Описание задания
Сколько золота было изъято из церквей, согласно тексту об изъятии церковных ценностей? Ответьте, пожалуйста, одним предложением.
══ Текст
Все эти причины вместе взятые и положили начало «национализации» церковных ценностей.

В Смоленске красноармейцы взломали двери собора, арестовали находившихся там священников и мирян и вынесли оттуда все, что представляло хоть малую ценность. В Шуе, чтобы не допустить изъятия святынь из собора, к паперти сбежались верующие. Против них была брошена милиция. В толпе появились колья, которыми верующие стали отбиваться от наседавших милиционеров. В помощь милиционерам были высланы красноармейцы с пулеметами. По толпе открыли огонь. Итог «штурма собора» – десятки раненых и пятеро убитых. И так происходило по всей стране. Документы свидетельствуют: при изъятии церковных ценностей власть в 1414-и случаях прибегала к оружию. Всего из церквей было изъято 33 пуда золота, 24.000 пудов серебра и несколько тысяч карат драгоценных камней.

19 марта 1922 года Ленин направил членам ЦК секретное письмо, в котором, в частности, говорилось: «Именно теперь и только теперь, когда в голодных местах едят людей и на дорогах валяются сотни, если не тысячи трупов, мы можем (и поэтому должны) провести изъятие церковных ценностей с самой бешеной и беспощадной энергией, не останавливаясь перед подавлением какого угодно сопротивления… Чем больше число представителей реакционной буржуазии и реакционного духовенства удастся нам по этому поводу расстрелять, тем лучше. Надо именно теперь проучить эту публику так, чтобы на несколько десятков лет ни о каком сопротивлении они не смели и думать». На случай, если население будет и впредь оказывать сопротивление властям в изъятии церковных ценностей и выражать недовольство по поводу расстрелов церковнослужителей, Ленин в своем секретном письме предусмотрел и такую «мелочь», как выбор «козла отпущения», на которого должен будет пасть гнев населения: «Официально выступать с какими бы то ни было мероприятиями должен только тов. Калинин, никогда и ни в коем случае не должен выступать ни в печати, ни иным образом перед публикой тов. Троцкий», хотя инициатором и проводником идеи конфискации церковных ценностей был именно Троцкий (при этом ценности католических костелов, лютеранских кирх, мечетей и синагог оставались в неприкосновенности), а вовсе не Калинин, который, как говорится, «ни сном, ни духом» не был причастен к этой кампании, но зато имел то «преимущество» перед Троцким, что был по национальности русским. А русские испокон веку если кого и ненавидели лютой ненавистью, так это своих же русских.
════
══ Предоставленные записи
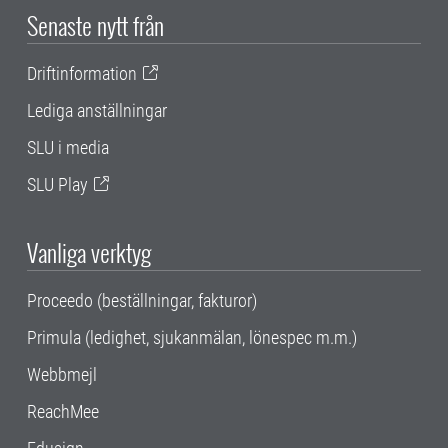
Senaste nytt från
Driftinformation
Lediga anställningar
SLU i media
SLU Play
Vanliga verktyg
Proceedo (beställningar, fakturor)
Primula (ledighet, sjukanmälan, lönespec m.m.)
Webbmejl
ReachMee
════
══ Предоставленные записи
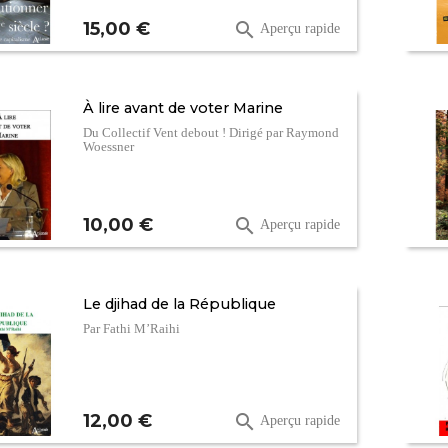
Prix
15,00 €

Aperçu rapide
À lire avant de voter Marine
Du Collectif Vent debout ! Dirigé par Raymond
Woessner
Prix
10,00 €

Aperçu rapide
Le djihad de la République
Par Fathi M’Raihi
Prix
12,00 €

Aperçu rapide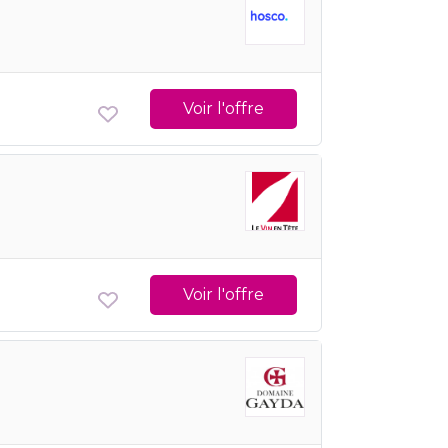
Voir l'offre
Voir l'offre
════
Решение задачи
Из церквей было изъято 33 пуда золота.